The answer is: machine learning ≠ algorithm.
Machine learning ≠ algorithm
When we open a textbook or university syllabus, we usually see a bunch of algorithm lists.
This leads to the misunderstanding that machine learning is to master a series of algorithms. In fact, machine learning does not stop at algorithm, we can see it as a comprehensive method to solve problems. The independent algorithms we see are just the corner of the puzzle. The remaining puzzle is how to use these algorithms correctly.
Why is machine learning so magical?
Machine learning is the practice of teaching computers to analyze data and find out the rules so that people can make predictions or decisions.
For real machine learning, the computer must have the ability to analyze the laws that cannot be obtained by programming in the data.
If a child is playing at home, suddenly he sees a candle! So he walked slowly towards the candle.
Out of curiosity, he pointed his finger at the candle;
“Wow!” He shouted, and at the same time he took his hand back;
“Wuwu That glowing red thing is hot! “
Two days later, he came to the kitchen and saw the stove. Again, he was very curious.
He was so curious that he wanted to touch it with his hands;
All of a sudden, he found that this thing would also glow, and be red!
“Ah…” He said to himself, “I won’t hurt again!”
Remembering that something red and glowing would hurt, he left the stove for another place.
Let’s be more clear, because the child infers some conclusion from the candle, which we call “machine learning”.
The conclusion is that “red and glowing” means “pain”;
If the child left the stove because of what his parents told him, it was “clear program instructions”, not machine learning.
Model – a set of patterns derived from data;
Algorithm – a specialized ml process used to train a model;
Training data algorithm is used to train the data set of the model;
Test data – a new set of data used to objectively evaluate the performance of a model;
Feature data sets are used to train model variables;
Target variable – a specific variable used for prediction;
Suppose we have a data set of 150 primary school students, and now we hope to predict their height by their age, gender and weight.
We now have 150 data points, 1 target variable (height), 3 characteristics (age, gender, weight). Next, we will divide all the data into two subsets:
Among them, 120 groups will be used to train different models (training set), and the remaining 30 groups will be used to select the best model (test set).
Machine learning tasks
In academia, machine learning begins and will always focus on one of the algorithms.
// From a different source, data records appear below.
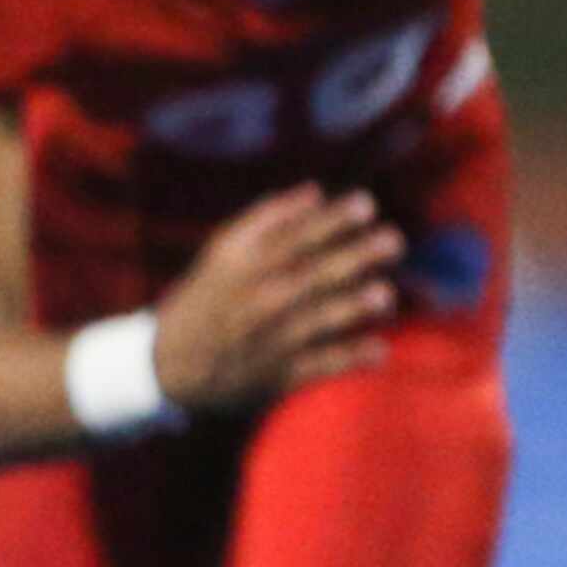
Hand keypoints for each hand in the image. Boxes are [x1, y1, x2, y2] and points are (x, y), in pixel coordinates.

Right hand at [150, 184, 403, 415]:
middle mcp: (258, 297)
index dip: (332, 219)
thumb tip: (316, 191)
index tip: (366, 203)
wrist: (173, 362)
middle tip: (393, 240)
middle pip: (313, 273)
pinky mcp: (280, 375)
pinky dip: (348, 359)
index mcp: (244, 263)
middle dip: (355, 256)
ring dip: (352, 308)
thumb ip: (268, 218)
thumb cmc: (211, 295)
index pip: (295, 235)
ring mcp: (270, 338)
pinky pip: (319, 366)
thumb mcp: (224, 250)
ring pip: (318, 320)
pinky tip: (379, 349)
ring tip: (384, 295)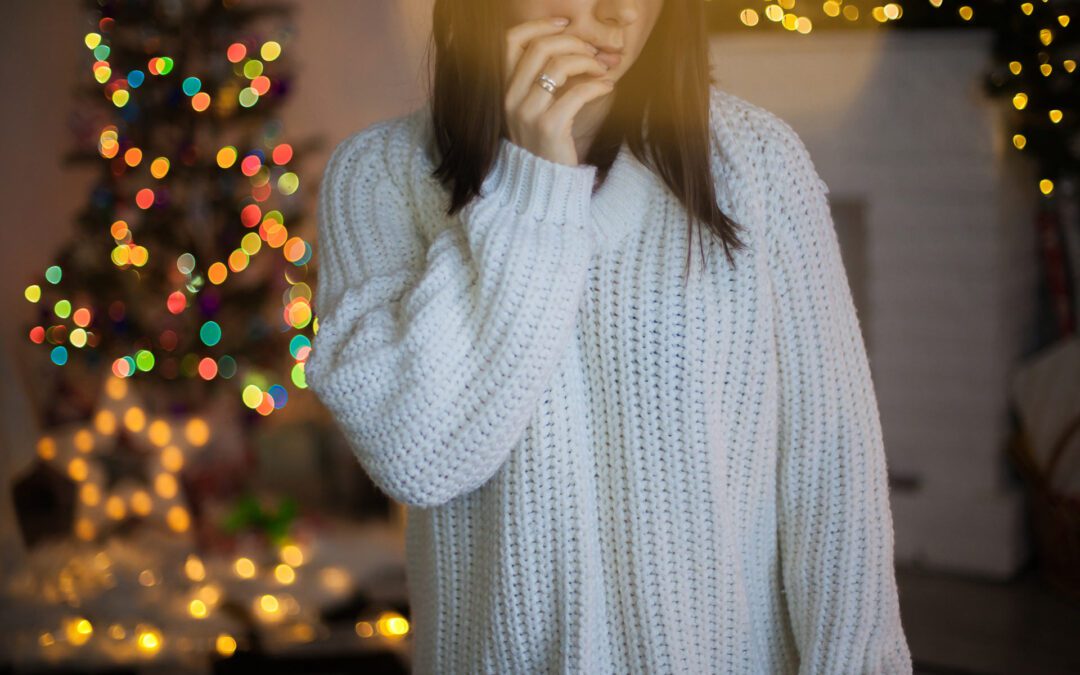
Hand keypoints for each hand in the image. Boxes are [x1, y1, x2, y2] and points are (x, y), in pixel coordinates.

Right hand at [503, 17, 613, 166]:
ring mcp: (527, 114)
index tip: (565, 25)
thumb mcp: (536, 108)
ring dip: (587, 62)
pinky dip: (597, 85)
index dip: (539, 25)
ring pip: (558, 66)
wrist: (544, 185)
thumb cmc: (545, 143)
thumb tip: (576, 46)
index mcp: (504, 89)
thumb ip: (544, 78)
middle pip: (539, 47)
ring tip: (602, 70)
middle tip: (592, 52)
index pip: (510, 40)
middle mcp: (510, 99)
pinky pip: (577, 93)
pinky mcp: (549, 128)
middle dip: (572, 42)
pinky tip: (606, 87)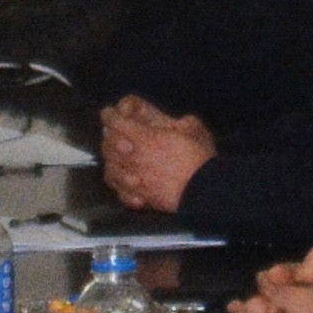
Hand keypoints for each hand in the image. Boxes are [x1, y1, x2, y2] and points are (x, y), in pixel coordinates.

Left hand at [96, 102, 213, 215]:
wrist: (205, 191)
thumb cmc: (199, 159)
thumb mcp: (194, 129)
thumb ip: (181, 122)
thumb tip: (179, 122)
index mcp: (144, 137)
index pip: (115, 122)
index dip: (110, 115)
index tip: (109, 113)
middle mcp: (133, 158)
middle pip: (107, 145)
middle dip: (110, 138)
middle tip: (117, 135)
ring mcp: (134, 180)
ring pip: (110, 170)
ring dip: (112, 161)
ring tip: (120, 159)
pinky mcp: (140, 199)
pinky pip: (120, 192)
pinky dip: (121, 187)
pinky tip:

However, in industry, we must first choose the right machine learning task for our work.
·The task is the specific target of the algorithm.
·As long as the correct task is selected, the algorithm can exchange in and out to complete the task.
·In fact, we’ll try a variety of different algorithms, because it’s likely that we didn’t know which algorithm was best for the dataset at first.
The two most common task categories of machine learning are supervised learning and unsupervised learning.
Supervised learning involves the task of “tagging” good data (in other words, we have a goal variable).
·In practice, it is often used as a high-level form of modeling prediction.
·Each set of data points must be marked correctly.
·Only in this way can we build a prediction model, because we have to tell the algorithm what is “right” in training (that is, we call “supervision”).
·Regression is the task of modeling continuous objective variables.
·Classification is the task of modeling classification target variables.
Unsupervised learning includes tasks for “unmarked” data (in other words, no target variable).
·In practice, this form is usually used for automatic data analysis or automatic signal extraction.
·Unlabeled data does not have a predetermined “right answer.”.
·Allows the algorithm to learn patterns directly from the data (i.e. without “supervision”).
·Clustering is the most common unsupervised learning task, which is used to find groups in data.
Three elements of machine learning
How to consistently build effective models to achieve the best results.
1: skilled chef (human Guide)
First of all, even if we are “teaching computer self-study”, but in this process, people’s guidance also plays a great role.
As we can see, you need to make countless decisions in the process.
In fact, the first major decision is how to plan our project to ensure success.
2: fresh ingredients (clean and relevant data)
The second basic element is data quality.
Whatever algorithm we use, garbage input = garbage output.
Professional data scientists spend most of their time understanding data, cleaning up data and designing new functions.
3: do not over cook (avoid over fitting)
One of the most dangerous traps in machine learning is over fitting. Over fitting the model will “remember” the noise in the training set, rather than learning the real basic mode.
·Over fitting in hedge funds can cost millions of dollars.
·Over fitting in hospitals can cause thousands of deaths.
For most applications, over fitting is a mistake to avoid.